Seven years ago, when I became president at Millsaps College, I heard from individuals around the state about the importance of the College. Respected leaders such as William Winter, Robert Khayat, and Howard McMillan shared their opinions that Millsaps matters not only to Jackson, but to Mississippi and beyond.
With these thoughts in mind, Millsaps unveiled a strategic plan in 2012 entitled “Across the Street and Around the Globe: Partnerships and Influence at Millsaps College.” The plan called upon Millsaps faculty, staff, students, and alumni to influence positive change beyond our campus and across our city, state, and nation.
Five years into this plan, we are making great headway. If you visit the Millsaps campus today, you’ll see work underway on a $13.5 million renovation to the iconic Christian Center, transforming it into a space for our humanities programs as well as a new chapel space that will allow students of all faiths to connect their intellectual, spiritual, and moral commitments. You will also see work beginning on a new Visual Arts Center that will provide studio and gallery space for art and art history. Along with the newly renovated James Observatory, these buildings not only enhance the west side of campus but beckon our community, including children in Midtown, into meaningful experiences in a collegiate setting.
If you talk with our students today, they’ll tell you about internships in business, education, science, and politics through our new Institute for Civic and Professional Engagement, which also organizes public dialogue on important issues of the day. You’ll learn about new programs designed to enhance global and domestic perspectives on a campus that currently hosts students from twenty-nine countries and twenty-six states. And, students will probably boast of the fact that in the past two years, Millsaps has a Rhodes Scholar, a Truman Scholar, a Goldwater Scholar, two Fulbright Scholars, and an inductee into the College Football Hall of Fame.

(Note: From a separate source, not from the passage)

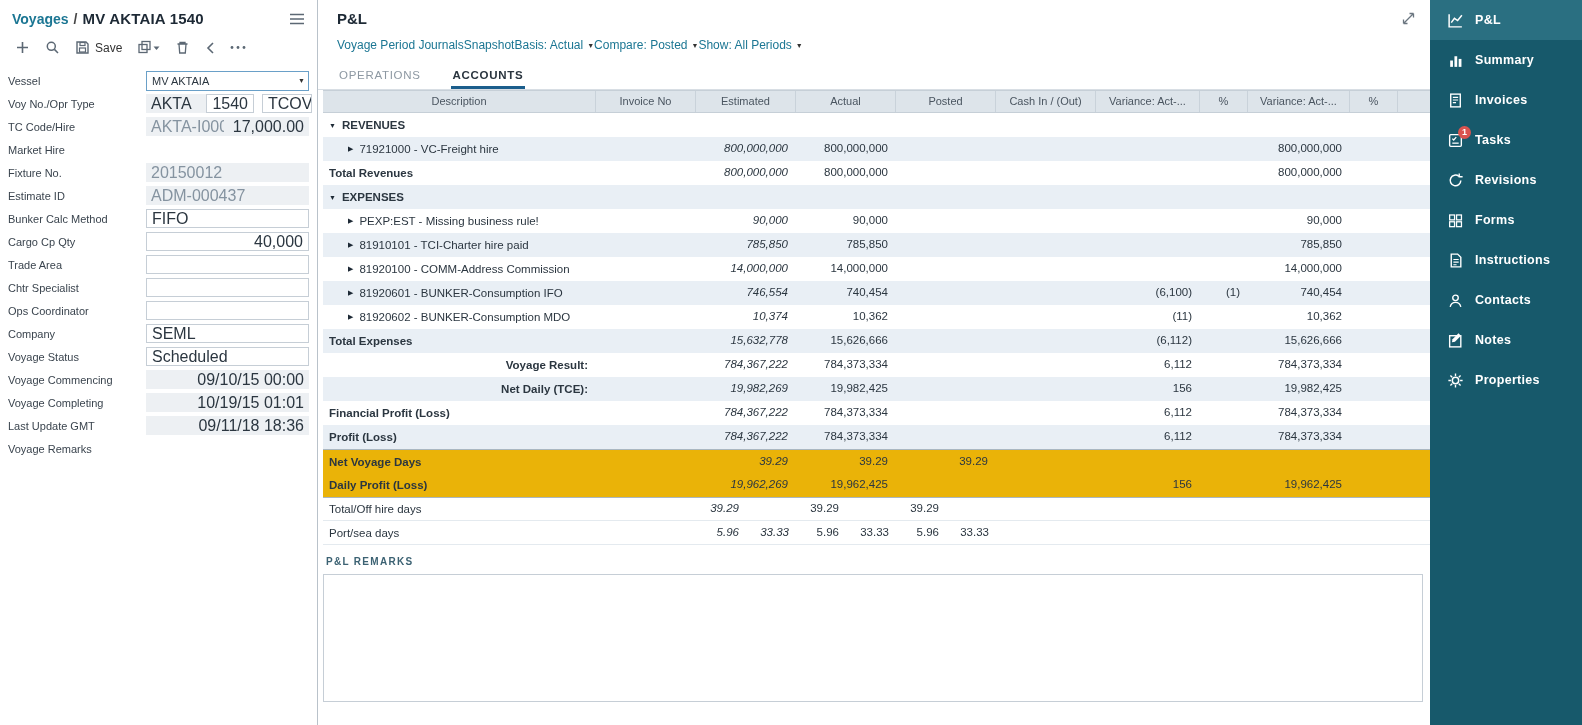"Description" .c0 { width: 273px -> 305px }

If you wonder about our influence beyond campus, I would note that Millsaps is one of ten colleges in the nation selected by the Association of American Colleges and Universities as a Truth, Racial Healing & Transformation Campus Center (along with Brown, Duke, and Rutgers, among others). Our recent selection as the academic home for the Shepherd Higher Education Consortium on Poverty, previously based at Washington & Lee University, serves as further evidence of our engagement in important issues before us as a state and a nation.
All of this good work is happening against a broader canvas of order and disorder across the country and, in particular, on college campuses. At Millsaps, we’ve continued to focus on the value of dialogue about how we can all live into our highest principles as a college community, as called for in our mission statement in which we dedicate ourselves to “academic excellence, open inquiry and free expression, the exploration of faith to inform vocation, and the innovative shaping of the social, economic, and cultural progress of our region.”
To sum it up, Millsaps is a place of significant engagement. One doesn’t come here simply to watch and learn passively; this is a campus where students, faculty, and staff are all actively engaged in learning by doing work that builds and strengthens opportunities for partnerships and influence. It’s a place where members of the community attend public lectures, enroll in adult enrichment courses, send their children to sports camps, and most importantly, send us high school students who are prepared to change the world for the better.
Millsaps matters; I invite you to come and experience why.